Evangelical Christians seem to be finding the value of confession. But they’re not lining up for the confessional or for a minister — they’ve headed online.

Confession websites are not new — they’ve been around for at least a few years — but they continue to increase in number and popularity.

People post anything from abortion, lust, pornography, theft, lying and alcohol abuse — the list goes on.

One site, launched by the nondenominational Flamingo Road Church in Cooper City this Easter, is ivescrewedup.com. The 6,500-member church created the site as part of a 10-week series on the ways people make mistakes — in marriage, parenting, finances — and can learn from them.

"I think it helps people understand . . . that we're not here to point out people's screw-ups, that we're here to help them," Pastor Troy Gramling told The Miami Herald. "The church is made of skin and flesh and people that have made mistakes."

A 23-year-old man who posted on the site told The Herald in a telephone interview that posting his sin "was very cathartic." The anonymity of the site is key to its appeal, he said.

Janet Sternberg, associate chairwoman of the Department of Communication and Media Studies at Fordham University in New York, told the newspaper that online confessionals are a natural outgrowth of Internet chat rooms ''where people have this habit of telling secrets to strangers,'' as well as blogs and MySpace pages.

But, so far, more people are reading confessions than posting them.

The Flamingo Road Church gets about 1,000 hits a day, with about 200 online admissions.

The evangelical LifeChurch.tv’s confession website has had more than 6,000 people post confessions but millions more have logged on to read the stories, said pastor Bobby Gruenewald.

The pastor told The Herald that the church has received some criticism from people who think that "we're trying to encourage people to confess to a computer instead of God."

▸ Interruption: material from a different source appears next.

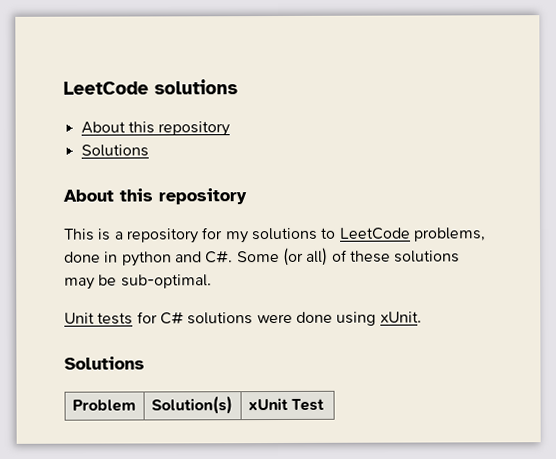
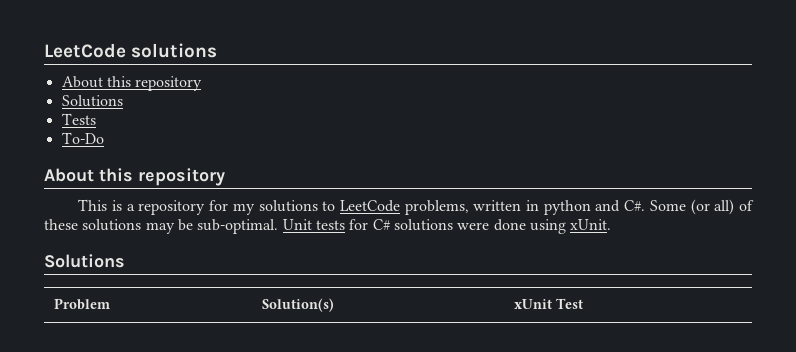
(149, 150) none -> [61,113,96,125] [61,132,104,144] // Tests // To-Do
[64,251,101,263] done -> [473,200,522,211] written
(212, 281) // -> (279, 226) none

"We just believe it is a catalyst to have people open up to family and friends and God. I think sometimes it can be misunderstood," he was quoted as saying. A recent redesign of the website gives readers the possibility to post prayers or responses to confessions.

Greg Fox, who created the site dailyconfession.com in 2000, says the websites, with their voyeuristic appeal, may fulfill people's need to feel better about their own behavior or moral values. His site averages about 1.3 million hits a day.

"What makes it so popular is not so much the people confessing but people going to read all these things, saying, ‘My life's not so bad,’" he told The Herald.

People have written on the site about abusive relationships and contemplating suicide. Fox said he has tried to direct these people to get help. Others have threatened the president, prompting Fox to call the U.S. Secret Service.

He reviews all of the submissions before posting them, and has a backlog of about 4,000. Fox said the confessions are completely anonymous and that he has no way of tracing them.

The Catholic Church rejects the idea of online confessions. Confession is ''the opportunity to confess sins to someone ordained as a priest who is a representative of Christ," Mary Ross Agosta of the Miami Archdiocese told the newspaper.